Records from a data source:
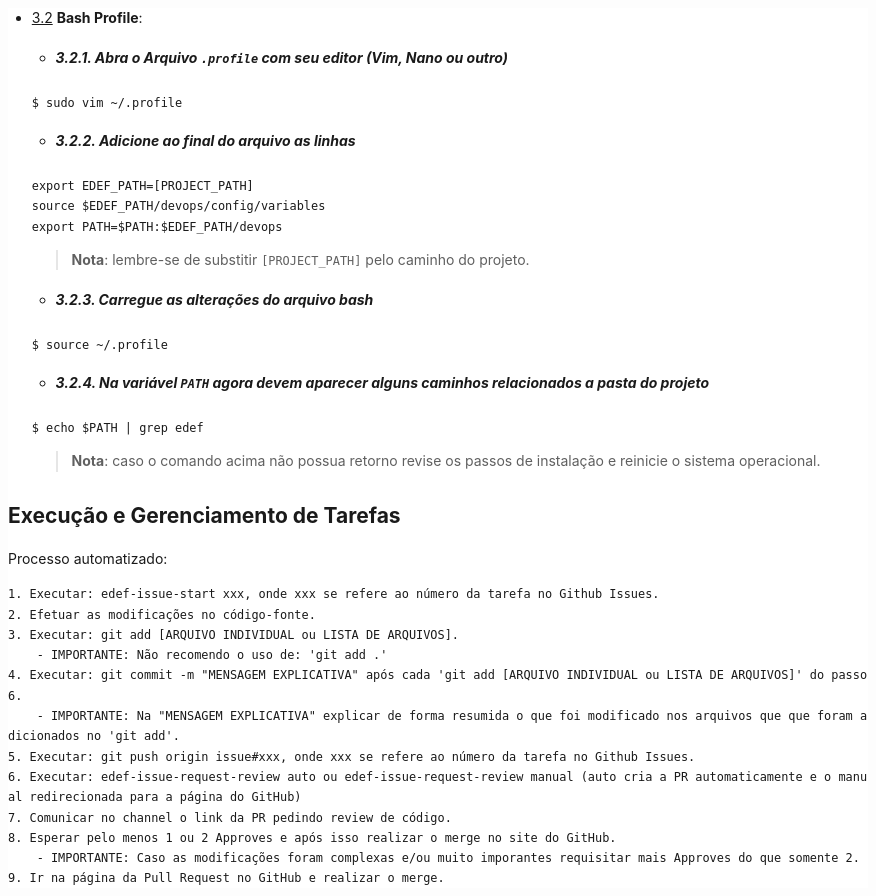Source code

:   <a name="aplicacao--bash"></a><a name="3.2"></a>

- [3.2](#aplicacao--bash) **Bash Profile**:

  - ##### 3.2.1. _Abra o Arquivo `.profile` com seu editor (Vim, Nano ou outro)_

  ```
  $ sudo vim ~/.profile
  ```

  - ##### 3.2.2. _Adicione ao final do arquivo as linhas_

  ```
  export EDEF_PATH=[PROJECT_PATH]
  source $EDEF_PATH/devops/config/variables
  export PATH=$PATH:$EDEF_PATH/devops
  ```

  > **Nota**: lembre-se de substitir `[PROJECT_PATH]` pelo caminho do projeto.

  - ##### 3.2.3. _Carregue as alterações do arquivo bash_

  ```
  $ source ~/.profile
  ```

  - ##### 3.2.4. _Na variável `PATH` agora devem aparecer alguns caminhos relacionados a pasta do projeto_

  ```
  $ echo $PATH | grep edef
  ```

  > **Nota**: caso o comando acima não possua retorno revise os passos de
  > instalação e reinicie o sistema operacional.

## Execução e Gerenciamento de Tarefas

Processo automatizado:

```
1. Executar: edef-issue-start xxx, onde xxx se refere ao número da tarefa no Github Issues.
2. Efetuar as modificações no código-fonte.
3. Executar: git add [ARQUIVO INDIVIDUAL ou LISTA DE ARQUIVOS].
    - IMPORTANTE: Não recomendo o uso de: 'git add .'
4. Executar: git commit -m "MENSAGEM EXPLICATIVA" após cada 'git add [ARQUIVO INDIVIDUAL ou LISTA DE ARQUIVOS]' do passo 6.
    - IMPORTANTE: Na "MENSAGEM EXPLICATIVA" explicar de forma resumida o que foi modificado nos arquivos que que foram adicionados no 'git add'.
5. Executar: git push origin issue#xxx, onde xxx se refere ao número da tarefa no Github Issues.
6. Executar: edef-issue-request-review auto ou edef-issue-request-review manual (auto cria a PR automaticamente e o manual redirecionada para a página do GitHub)
7. Comunicar no channel o link da PR pedindo review de código.
8. Esperar pelo menos 1 ou 2 Approves e após isso realizar o merge no site do GitHub.
    - IMPORTANTE: Caso as modificações foram complexas e/ou muito imporantes requisitar mais Approves do que somente 2.
9. Ir na página da Pull Request no GitHub e realizar o merge.
```
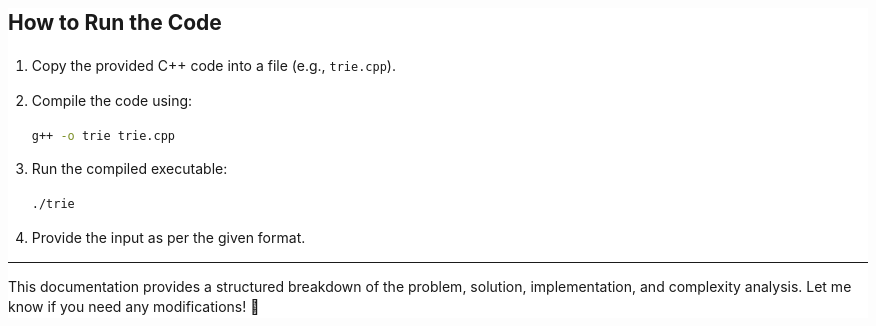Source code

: ## How to Run the Code

1. Copy the provided C++ code into a file (e.g., `trie.cpp`).
2. Compile the code using:

   ```sh
   g++ -o trie trie.cpp
   ```

3. Run the compiled executable:

   ```sh
   ./trie
   ```

4. Provide the input as per the given format.

---

This documentation provides a structured breakdown of the problem, solution, implementation, and complexity analysis. Let me know if you need any modifications! 🚀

WHAT IS BEING ASKED:
The records above should be written out exactly, and the images dropped.

TASK RESPONSE:
Source code

:   <a name="aplicacao--bash"></a><a name="3.2"></a>

- [3.2](#aplicacao--bash) **Bash Profile**:

  - ##### 3.2.1. _Abra o Arquivo `.profile` com seu editor (Vim, Nano ou outro)_

  ```
  $ sudo vim ~/.profile
  ```

  - ##### 3.2.2. _Adicione ao final do arquivo as linhas_

  ```
  export EDEF_PATH=[PROJECT_PATH]
  source $EDEF_PATH/devops/config/variables
  export PATH=$PATH:$EDEF_PATH/devops
  ```

  > **Nota**: lembre-se de substitir `[PROJECT_PATH]` pelo caminho do projeto.

  - ##### 3.2.3. _Carregue as alterações do arquivo bash_

  ```
  $ source ~/.profile
  ```

  - ##### 3.2.4. _Na variável `PATH` agora devem aparecer alguns caminhos relacionados a pasta do projeto_

  ```
  $ echo $PATH | grep edef
  ```

  > **Nota**: caso o comando acima não possua retorno revise os passos de
  > instalação e reinicie o sistema operacional.

## Execução e Gerenciamento de Tarefas

Processo automatizado:

```
1. Executar: edef-issue-start xxx, onde xxx se refere ao número da tarefa no Github Issues.
2. Efetuar as modificações no código-fonte.
3. Executar: git add [ARQUIVO INDIVIDUAL ou LISTA DE ARQUIVOS].
    - IMPORTANTE: Não recomendo o uso de: 'git add .'
4. Executar: git commit -m "MENSAGEM EXPLICATIVA" após cada 'git add [ARQUIVO INDIVIDUAL ou LISTA DE ARQUIVOS]' do passo 6.
    - IMPORTANTE: Na "MENSAGEM EXPLICATIVA" explicar de forma resumida o que foi modificado nos arquivos que que foram adicionados no 'git add'.
5. Executar: git push origin issue#xxx, onde xxx se refere ao número da tarefa no Github Issues.
6. Executar: edef-issue-request-review auto ou edef-issue-request-review manual (auto cria a PR automaticamente e o manual redirecionada para a página do GitHub)
7. Comunicar no channel o link da PR pedindo review de código.
8. Esperar pelo menos 1 ou 2 Approves e após isso realizar o merge no site do GitHub.
    - IMPORTANTE: Caso as modificações foram complexas e/ou muito imporantes requisitar mais Approves do que somente 2.
9. Ir na página da Pull Request no GitHub e realizar o merge.
```
Source code

: ## How to Run the Code

1. Copy the provided C++ code into a file (e.g., `trie.cpp`).
2. Compile the code using:

   ```sh
   g++ -o trie trie.cpp
   ```

3. Run the compiled executable:

   ```sh
   ./trie
   ```

4. Provide the input as per the given format.

---

This documentation provides a structured breakdown of the problem, solution, implementation, and complexity analysis. Let me know if you need any modifications! 🚀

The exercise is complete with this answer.